This bike repair shop hits the road when your Cannondale can’t.
Denver bike mechanics AJ Kruesel, 29, and Andy Brannon, 42, opened mobile bike shop Beeline Bikes last week, giving the San Carlos, California-based company its first Colorado outpost. The duo runs its franchise out of two vans decked out with everything they need to bring a repair garage to the client.
“Any mechanic who’s worked in the industry for a long time has thought about running a mobile bike repair shop,” Kruesel said. “There isn’t a long wait time and you get much more one-on-one type of service you can offer them.”
Beeline also is operating in San Francisco, Phoenix and Las Angeles.
Kruesel and Brannon invested about $80,000 to outfit each van with tools and parts, Kruesel said. They financed the project through their personal savings and with capital from three investors, Kruesel said.
“It’s basically a full-service bike shop on wheels,” he said. “We have an air compressor, seats, chains, locks – pretty much everything.”
Riders buy services a la carte or in packages, according to the company’s website. A standard tuneup costs $80 and includes a brake adjustment, chain lube and inspection for further issues. Kruesel and Brannon also offer a “pro” tune for $130. That’s the standard tuneup plus a drivetrain clean.
Clients can make reservations at Beeline’s website (beelinebikes.com) or over the phone. Kruesel and Brannon are on call from 6:00 a.m. until 8:00 p.m. seven days a week and accept same-day appointments, Kruesel said.
Appointments last between an hour and 90 minutes, Kruesel said.
The co-founders have decided to divide and conquer the metro area, Kruesel said. He’s handling the Boulder area while Brannon tours Denver, Arvada, Wheat Ridge, Littleton and Lakewood.
The next step in their business plan is to service a more lucrative business market.
“We’re starting to reach out to corporate clients to include us as a perk to their employees,” Kruesel said. “We come out once a month or so to do service on their bikes. Plenty of people bike to work.”

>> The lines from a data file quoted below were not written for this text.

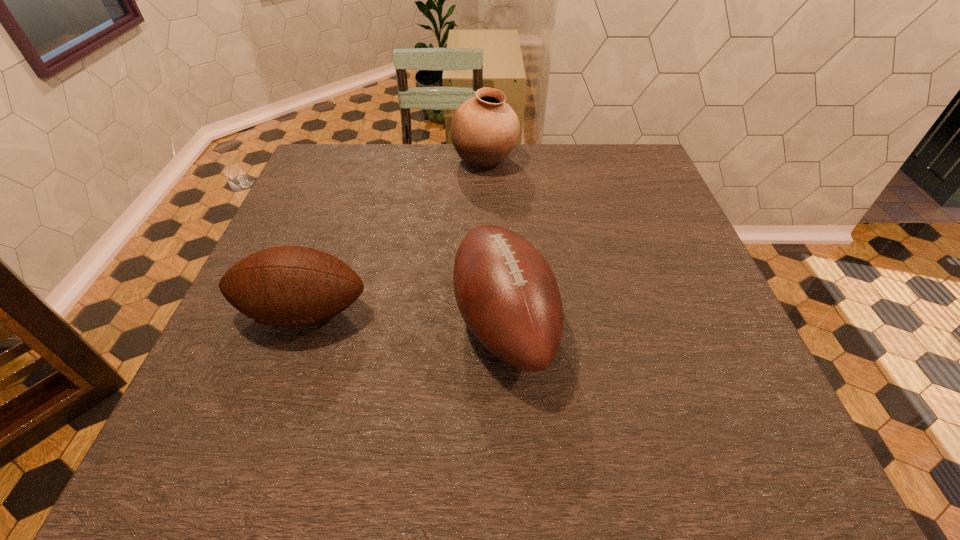
Identify the location of the farthest object. (484, 130).

Locate an element on the screen. This screenshot has height=540, width=960. the right football is located at coordinates (506, 292).

Image resolution: width=960 pixels, height=540 pixels. In order to click on the left football in this screenshot , I will do `click(281, 286)`.

Find the location of a particular element. the leftmost object is located at coordinates (281, 286).

What are the coordinates of `vacant space located on the front of the pottery` in the screenshot? It's located at (486, 214).

Image resolution: width=960 pixels, height=540 pixels. Identify the location of vacant area situated on the back of the taller football. (497, 183).

Locate an element on the screen. Image resolution: width=960 pixels, height=540 pixels. free space located on the laces of the shorter football is located at coordinates (x=276, y=390).

This screenshot has width=960, height=540. Find the location of `object situated at the far edge`. object situated at the far edge is located at coordinates (484, 130).

At what (x,y) coordinates should I click in order to perform the action: click on object that is at the left edge. Please return your answer as a coordinate pair (x, y). This screenshot has height=540, width=960. Looking at the image, I should click on (281, 286).

Locate an element on the screen. vacant space at the far edge of the desktop is located at coordinates (426, 178).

Kruesel and Brannon, who are the franchise’s only two employees, met after they separately contacted Beeline to open a franchise. Kruesel said he heard about the company through bike industry blogs.
Kruesel, who’s from Wisconsin, began working with bikes at a neighborhood shop when he was 13, he said. He specializes in bike fitting and suspension work, according to the Beeline website.
Brannon, a Colorado native, worked for cycling-focused nonprofit Trips for Kids Denver/Boulder for the last 10 years.